§ **TASK DESCRIPTION**:
Find the line holding "สร้างเมือง แพร ..." in the entries below. Give it again exactly, along with every line after it up to and including the line holding "图片换成其他行业的即可；PC+WAP，同一个后".

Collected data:
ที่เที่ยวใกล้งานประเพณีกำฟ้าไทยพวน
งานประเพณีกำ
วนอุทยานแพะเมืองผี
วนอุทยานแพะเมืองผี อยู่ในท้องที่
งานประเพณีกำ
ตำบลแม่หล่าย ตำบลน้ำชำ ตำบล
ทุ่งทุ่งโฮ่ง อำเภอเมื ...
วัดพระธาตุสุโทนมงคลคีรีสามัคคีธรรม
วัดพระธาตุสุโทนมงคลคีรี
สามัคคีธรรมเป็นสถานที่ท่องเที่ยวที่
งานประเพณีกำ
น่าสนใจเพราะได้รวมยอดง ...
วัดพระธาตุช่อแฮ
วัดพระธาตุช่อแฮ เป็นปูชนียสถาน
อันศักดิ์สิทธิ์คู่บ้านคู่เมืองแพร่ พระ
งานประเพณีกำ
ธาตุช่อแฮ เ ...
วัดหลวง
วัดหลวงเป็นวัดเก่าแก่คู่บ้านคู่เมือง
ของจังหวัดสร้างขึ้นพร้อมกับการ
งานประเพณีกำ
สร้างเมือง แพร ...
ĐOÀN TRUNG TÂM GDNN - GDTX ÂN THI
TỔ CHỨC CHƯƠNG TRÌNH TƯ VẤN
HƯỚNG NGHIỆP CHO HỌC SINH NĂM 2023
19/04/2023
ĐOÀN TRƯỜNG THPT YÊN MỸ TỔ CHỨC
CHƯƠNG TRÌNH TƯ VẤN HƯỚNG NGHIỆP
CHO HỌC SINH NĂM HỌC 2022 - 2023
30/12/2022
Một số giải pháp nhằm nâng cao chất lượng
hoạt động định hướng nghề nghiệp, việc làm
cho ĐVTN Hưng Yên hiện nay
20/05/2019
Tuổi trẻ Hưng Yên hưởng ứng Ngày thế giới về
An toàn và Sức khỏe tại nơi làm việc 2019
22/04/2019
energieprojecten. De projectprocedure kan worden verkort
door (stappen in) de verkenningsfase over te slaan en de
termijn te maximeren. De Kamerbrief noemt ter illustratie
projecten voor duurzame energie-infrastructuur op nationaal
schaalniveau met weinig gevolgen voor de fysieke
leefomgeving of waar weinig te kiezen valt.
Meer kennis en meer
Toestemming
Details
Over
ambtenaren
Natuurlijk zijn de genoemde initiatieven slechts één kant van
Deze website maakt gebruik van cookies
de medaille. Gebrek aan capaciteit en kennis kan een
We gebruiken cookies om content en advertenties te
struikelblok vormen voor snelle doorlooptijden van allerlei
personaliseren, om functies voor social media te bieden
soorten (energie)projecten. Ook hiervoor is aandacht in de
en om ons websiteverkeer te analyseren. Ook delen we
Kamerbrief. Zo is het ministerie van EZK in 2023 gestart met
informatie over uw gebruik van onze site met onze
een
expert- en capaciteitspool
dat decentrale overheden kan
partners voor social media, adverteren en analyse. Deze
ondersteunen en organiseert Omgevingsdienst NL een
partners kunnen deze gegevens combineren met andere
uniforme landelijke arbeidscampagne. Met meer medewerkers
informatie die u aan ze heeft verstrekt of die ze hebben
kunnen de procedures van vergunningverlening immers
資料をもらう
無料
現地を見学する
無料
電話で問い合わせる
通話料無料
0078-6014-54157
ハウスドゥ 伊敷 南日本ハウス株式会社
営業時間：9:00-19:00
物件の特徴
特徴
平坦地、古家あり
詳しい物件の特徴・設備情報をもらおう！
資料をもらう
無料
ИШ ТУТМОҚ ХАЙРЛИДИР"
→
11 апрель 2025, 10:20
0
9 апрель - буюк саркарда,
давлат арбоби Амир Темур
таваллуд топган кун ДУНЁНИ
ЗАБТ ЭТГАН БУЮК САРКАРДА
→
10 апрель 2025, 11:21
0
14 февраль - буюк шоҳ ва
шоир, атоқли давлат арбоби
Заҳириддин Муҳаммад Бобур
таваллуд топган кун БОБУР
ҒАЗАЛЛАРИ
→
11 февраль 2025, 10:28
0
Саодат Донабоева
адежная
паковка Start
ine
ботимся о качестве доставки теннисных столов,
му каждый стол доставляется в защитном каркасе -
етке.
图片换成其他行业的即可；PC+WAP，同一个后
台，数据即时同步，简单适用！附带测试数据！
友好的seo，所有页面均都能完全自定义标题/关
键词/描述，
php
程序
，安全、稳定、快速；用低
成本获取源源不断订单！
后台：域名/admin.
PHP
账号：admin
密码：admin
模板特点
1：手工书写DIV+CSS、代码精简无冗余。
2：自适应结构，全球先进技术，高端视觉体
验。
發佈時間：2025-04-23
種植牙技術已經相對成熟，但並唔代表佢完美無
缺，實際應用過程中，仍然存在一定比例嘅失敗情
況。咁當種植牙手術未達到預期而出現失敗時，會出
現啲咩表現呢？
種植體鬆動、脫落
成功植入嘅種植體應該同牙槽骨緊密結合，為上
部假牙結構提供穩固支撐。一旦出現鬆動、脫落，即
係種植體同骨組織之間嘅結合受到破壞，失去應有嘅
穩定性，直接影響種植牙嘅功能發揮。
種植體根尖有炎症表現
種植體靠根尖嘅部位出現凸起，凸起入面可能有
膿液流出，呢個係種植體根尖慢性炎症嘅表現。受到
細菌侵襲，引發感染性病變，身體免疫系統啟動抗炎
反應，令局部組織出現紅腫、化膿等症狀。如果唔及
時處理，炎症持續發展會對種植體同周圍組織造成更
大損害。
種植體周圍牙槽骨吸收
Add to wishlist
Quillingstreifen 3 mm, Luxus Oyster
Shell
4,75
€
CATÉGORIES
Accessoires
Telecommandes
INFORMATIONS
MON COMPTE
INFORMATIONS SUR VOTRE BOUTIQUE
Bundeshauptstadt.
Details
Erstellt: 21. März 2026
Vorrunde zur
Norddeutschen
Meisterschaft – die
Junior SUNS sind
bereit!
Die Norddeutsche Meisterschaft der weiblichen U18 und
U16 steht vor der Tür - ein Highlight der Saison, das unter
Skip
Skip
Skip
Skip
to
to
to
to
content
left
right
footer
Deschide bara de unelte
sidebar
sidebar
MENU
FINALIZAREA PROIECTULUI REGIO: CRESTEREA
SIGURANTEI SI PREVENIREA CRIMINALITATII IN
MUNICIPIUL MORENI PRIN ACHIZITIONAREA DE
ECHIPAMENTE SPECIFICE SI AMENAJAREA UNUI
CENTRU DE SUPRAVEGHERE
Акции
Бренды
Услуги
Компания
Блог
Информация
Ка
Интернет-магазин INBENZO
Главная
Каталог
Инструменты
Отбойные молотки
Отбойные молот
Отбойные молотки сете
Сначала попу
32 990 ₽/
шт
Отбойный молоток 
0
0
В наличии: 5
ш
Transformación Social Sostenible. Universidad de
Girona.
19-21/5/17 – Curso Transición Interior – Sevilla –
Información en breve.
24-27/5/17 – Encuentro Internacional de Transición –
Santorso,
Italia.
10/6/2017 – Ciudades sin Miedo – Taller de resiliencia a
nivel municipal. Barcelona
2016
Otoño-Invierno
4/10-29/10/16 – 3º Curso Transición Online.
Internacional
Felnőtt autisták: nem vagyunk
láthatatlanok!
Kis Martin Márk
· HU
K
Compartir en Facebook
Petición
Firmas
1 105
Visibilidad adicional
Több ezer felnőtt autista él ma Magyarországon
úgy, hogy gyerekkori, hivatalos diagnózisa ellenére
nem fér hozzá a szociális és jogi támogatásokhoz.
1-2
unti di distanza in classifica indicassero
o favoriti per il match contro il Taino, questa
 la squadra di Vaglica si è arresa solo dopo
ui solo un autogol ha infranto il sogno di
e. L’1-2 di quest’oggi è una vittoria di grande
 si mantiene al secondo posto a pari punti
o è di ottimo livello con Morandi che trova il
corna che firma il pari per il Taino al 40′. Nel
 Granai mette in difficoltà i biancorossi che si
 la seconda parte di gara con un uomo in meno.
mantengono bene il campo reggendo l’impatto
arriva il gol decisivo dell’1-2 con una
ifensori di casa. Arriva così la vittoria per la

§ **RESPONSE TO THE TASK**:
สร้างเมือง แพร ...
ĐOÀN TRUNG TÂM GDNN - GDTX ÂN THI
TỔ CHỨC CHƯƠNG TRÌNH TƯ VẤN
HƯỚNG NGHIỆP CHO HỌC SINH NĂM 2023
19/04/2023
ĐOÀN TRƯỜNG THPT YÊN MỸ TỔ CHỨC
CHƯƠNG TRÌNH TƯ VẤN HƯỚNG NGHIỆP
CHO HỌC SINH NĂM HỌC 2022 - 2023
30/12/2022
Một số giải pháp nhằm nâng cao chất lượng
hoạt động định hướng nghề nghiệp, việc làm
cho ĐVTN Hưng Yên hiện nay
20/05/2019
Tuổi trẻ Hưng Yên hưởng ứng Ngày thế giới về
An toàn và Sức khỏe tại nơi làm việc 2019
22/04/2019
energieprojecten. De projectprocedure kan worden verkort
door (stappen in) de verkenningsfase over te slaan en de
termijn te maximeren. De Kamerbrief noemt ter illustratie
projecten voor duurzame energie-infrastructuur op nationaal
schaalniveau met weinig gevolgen voor de fysieke
leefomgeving of waar weinig te kiezen valt.
Meer kennis en meer
Toestemming
Details
Over
ambtenaren
Natuurlijk zijn de genoemde initiatieven slechts één kant van
Deze website maakt gebruik van cookies
de medaille. Gebrek aan capaciteit en kennis kan een
We gebruiken cookies om content en advertenties te
struikelblok vormen voor snelle doorlooptijden van allerlei
personaliseren, om functies voor social media te bieden
soorten (energie)projecten. Ook hiervoor is aandacht in de
en om ons websiteverkeer te analyseren. Ook delen we
Kamerbrief. Zo is het ministerie van EZK in 2023 gestart met
informatie over uw gebruik van onze site met onze
een
expert- en capaciteitspool
dat decentrale overheden kan
partners voor social media, adverteren en analyse. Deze
ondersteunen en organiseert Omgevingsdienst NL een
partners kunnen deze gegevens combineren met andere
uniforme landelijke arbeidscampagne. Met meer medewerkers
informatie die u aan ze heeft verstrekt of die ze hebben
kunnen de procedures van vergunningverlening immers
資料をもらう
無料
現地を見学する
無料
電話で問い合わせる
通話料無料
0078-6014-54157
ハウスドゥ 伊敷 南日本ハウス株式会社
営業時間：9:00-19:00
物件の特徴
特徴
平坦地、古家あり
詳しい物件の特徴・設備情報をもらおう！
資料をもらう
無料
ИШ ТУТМОҚ ХАЙРЛИДИР"
→
11 апрель 2025, 10:20
0
9 апрель - буюк саркарда,
давлат арбоби Амир Темур
таваллуд топган кун ДУНЁНИ
ЗАБТ ЭТГАН БУЮК САРКАРДА
→
10 апрель 2025, 11:21
0
14 февраль - буюк шоҳ ва
шоир, атоқли давлат арбоби
Заҳириддин Муҳаммад Бобур
таваллуд топган кун БОБУР
ҒАЗАЛЛАРИ
→
11 февраль 2025, 10:28
0
Саодат Донабоева
адежная
паковка Start
ine
ботимся о качестве доставки теннисных столов,
му каждый стол доставляется в защитном каркасе -
етке.
图片换成其他行业的即可；PC+WAP，同一个后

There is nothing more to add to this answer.